◆ Work required ◆
Print the entries below exactly as they appear, from the first line up to and including the line with "middle tip: (728, 289)". Do not print any pictures.
• • • •
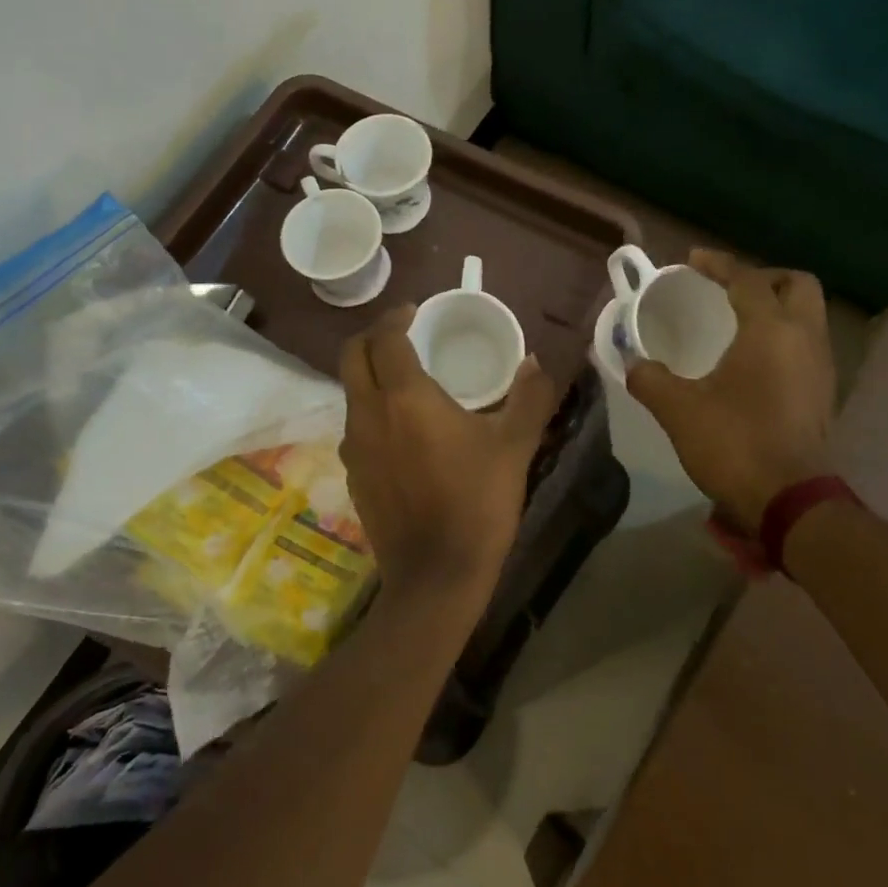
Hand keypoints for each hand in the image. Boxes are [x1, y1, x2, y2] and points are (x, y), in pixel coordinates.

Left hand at [340, 307, 558, 612]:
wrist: (436, 575)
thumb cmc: (478, 503)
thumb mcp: (515, 446)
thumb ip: (530, 397)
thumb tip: (537, 363)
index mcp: (404, 397)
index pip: (384, 338)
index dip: (396, 317)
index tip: (414, 311)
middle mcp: (368, 413)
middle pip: (352, 356)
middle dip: (372, 336)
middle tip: (403, 335)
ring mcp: (353, 447)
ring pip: (351, 391)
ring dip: (371, 374)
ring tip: (406, 380)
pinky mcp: (352, 475)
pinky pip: (355, 426)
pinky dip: (372, 410)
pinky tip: (402, 430)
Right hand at [626, 250, 836, 529]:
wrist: (790, 500)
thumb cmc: (735, 443)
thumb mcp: (679, 410)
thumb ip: (651, 380)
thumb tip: (631, 363)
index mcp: (771, 330)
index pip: (748, 279)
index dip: (719, 264)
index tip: (692, 261)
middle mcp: (805, 338)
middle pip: (796, 285)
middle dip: (763, 278)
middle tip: (728, 289)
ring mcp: (821, 366)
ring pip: (808, 315)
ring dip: (777, 306)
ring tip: (738, 321)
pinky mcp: (824, 393)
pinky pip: (807, 344)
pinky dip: (784, 336)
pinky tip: (754, 359)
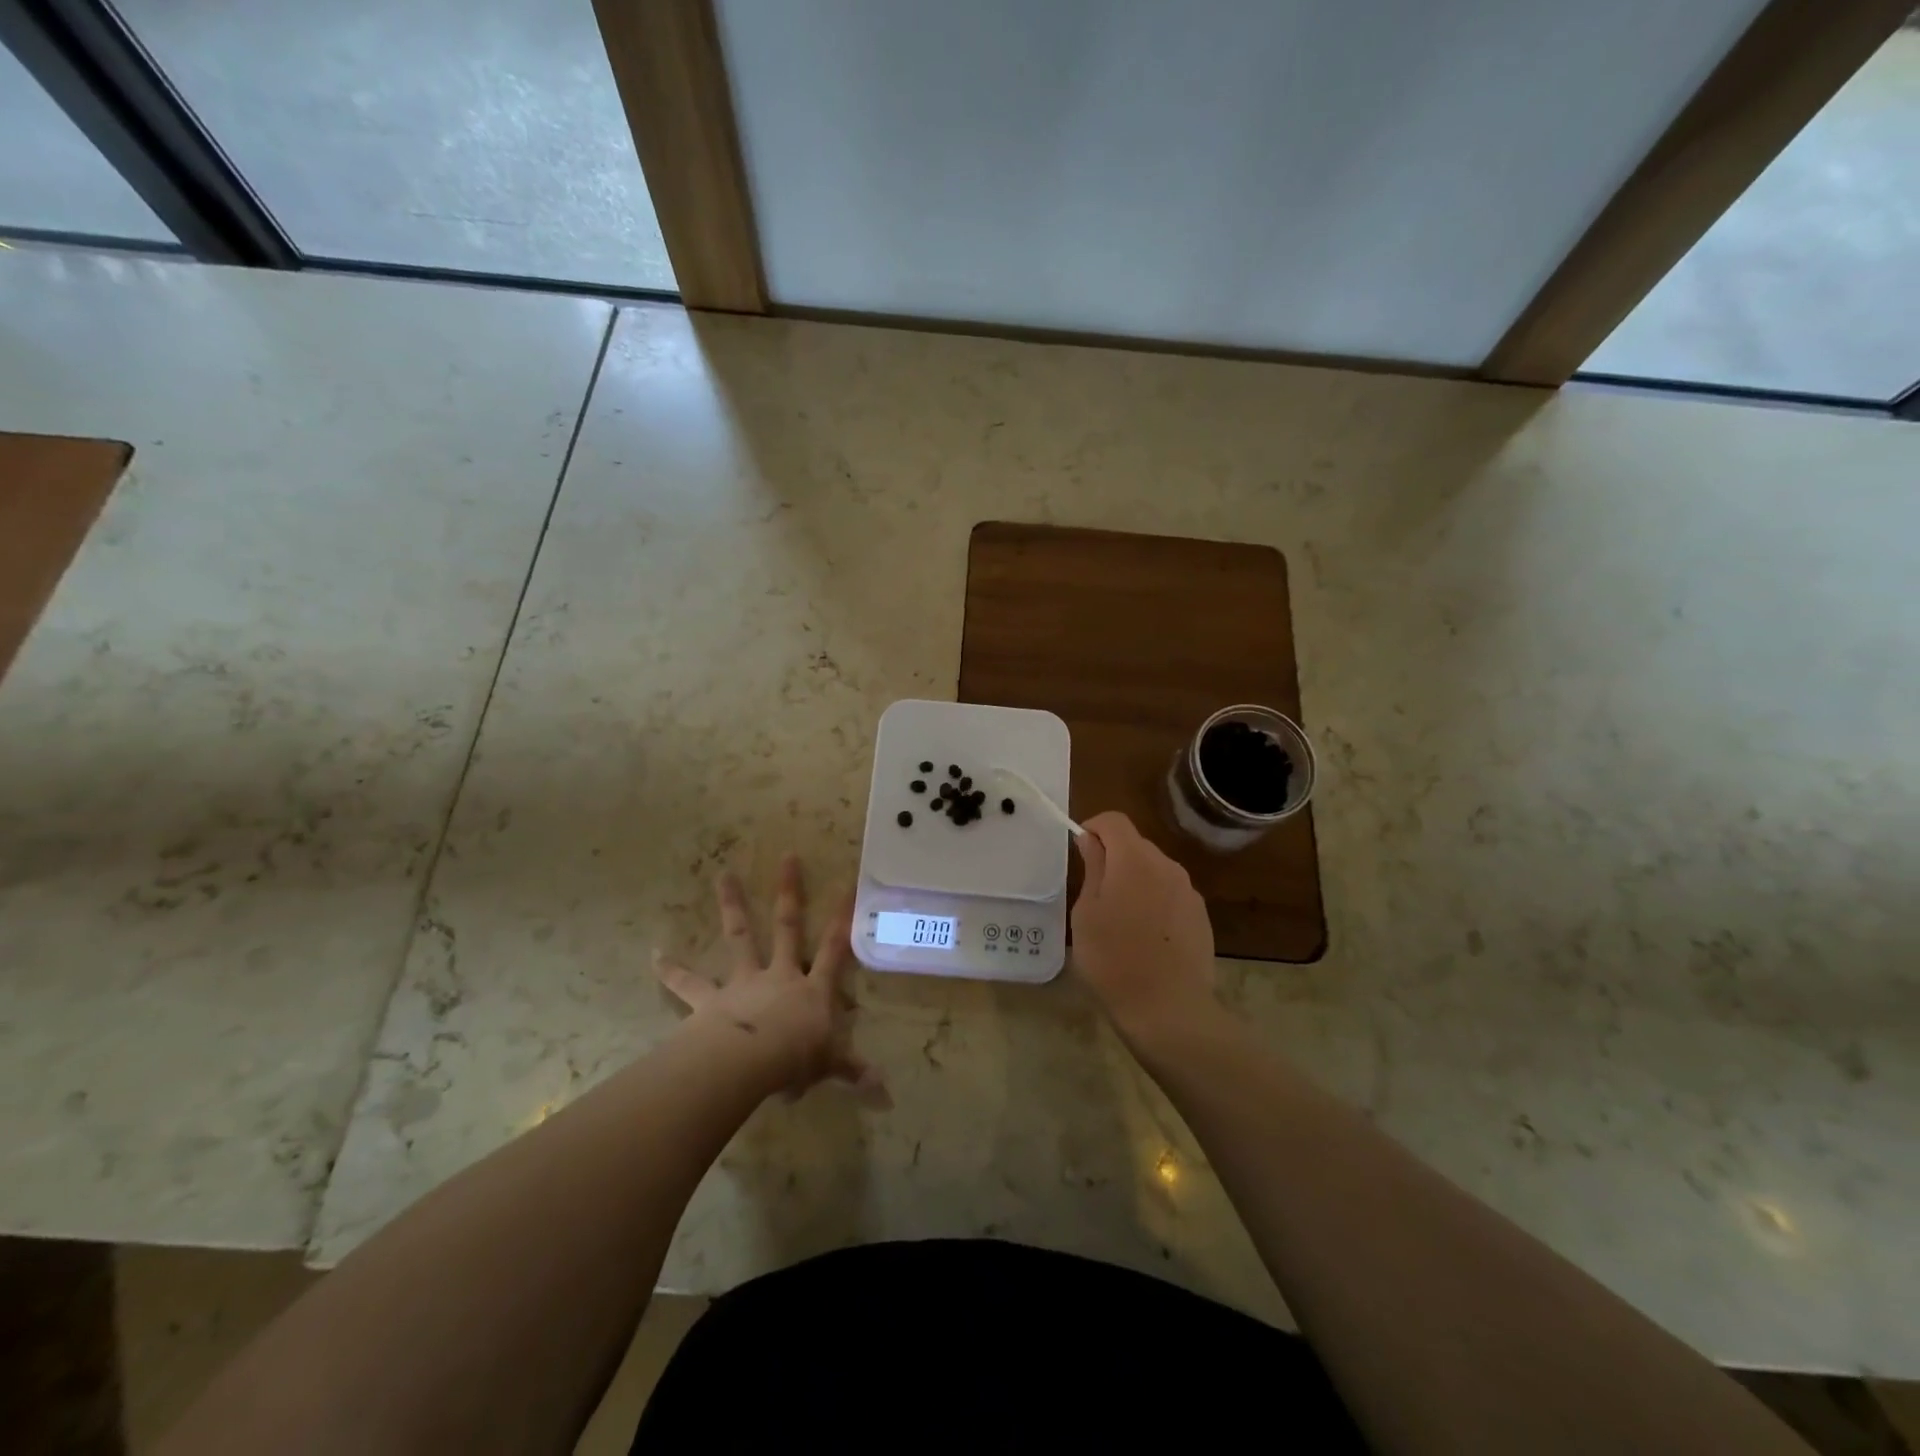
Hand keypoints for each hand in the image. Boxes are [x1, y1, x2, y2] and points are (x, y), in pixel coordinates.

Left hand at [655, 855, 887, 1105]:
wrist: (749, 1062)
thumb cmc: (795, 1059)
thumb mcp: (830, 1065)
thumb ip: (854, 1071)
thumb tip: (885, 1092)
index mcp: (811, 989)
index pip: (833, 949)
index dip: (842, 918)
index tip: (847, 884)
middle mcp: (779, 975)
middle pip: (787, 926)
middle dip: (789, 891)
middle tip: (787, 856)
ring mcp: (743, 982)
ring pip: (740, 937)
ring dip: (732, 905)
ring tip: (723, 874)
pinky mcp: (711, 1000)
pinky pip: (688, 984)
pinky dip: (671, 970)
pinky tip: (654, 954)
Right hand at [1071, 812, 1220, 1047]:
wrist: (1169, 1009)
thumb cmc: (1113, 959)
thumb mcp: (1087, 913)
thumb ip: (1092, 868)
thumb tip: (1091, 839)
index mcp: (1134, 860)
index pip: (1114, 820)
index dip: (1093, 827)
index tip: (1080, 851)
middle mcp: (1167, 866)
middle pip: (1136, 845)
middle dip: (1114, 858)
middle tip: (1094, 894)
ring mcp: (1189, 891)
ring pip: (1154, 870)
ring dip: (1135, 881)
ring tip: (1120, 921)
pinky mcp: (1201, 916)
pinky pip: (1171, 894)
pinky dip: (1154, 902)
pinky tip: (1146, 938)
• • • •
◆ Exercise answer ◆
Hand keypoints for each hand in the image. Boxes are [x1, y1, x2, y2] and points are (x, y), in pixel coordinates.

Left hand at [340, 307, 558, 612]:
wrist: (436, 575)
thumb cmc: (478, 503)
thumb mcp: (515, 446)
thumb ip: (530, 397)
thumb tip: (537, 363)
index mcp: (404, 397)
index pip: (384, 338)
index dip: (396, 317)
index tip: (414, 311)
middle mcp: (368, 413)
middle pip: (352, 356)
middle dip: (372, 336)
middle tip: (403, 335)
ring mcp: (353, 447)
ring pip: (351, 391)
ring dip: (371, 374)
ring tip: (406, 380)
pinky mcp: (352, 475)
pinky pip: (355, 426)
pinky dip: (372, 410)
pinky tip: (402, 430)
Right hand at [626, 250, 836, 529]:
wrist: (790, 500)
thumb cmc: (735, 443)
thumb mcp: (679, 410)
thumb ip: (651, 380)
thumb tip: (631, 363)
index mcp: (771, 330)
index pip: (748, 279)
index dip: (719, 264)
index tip: (692, 261)
middle mcp: (805, 338)
middle pip: (796, 285)
middle dip: (763, 278)
middle tip: (728, 289)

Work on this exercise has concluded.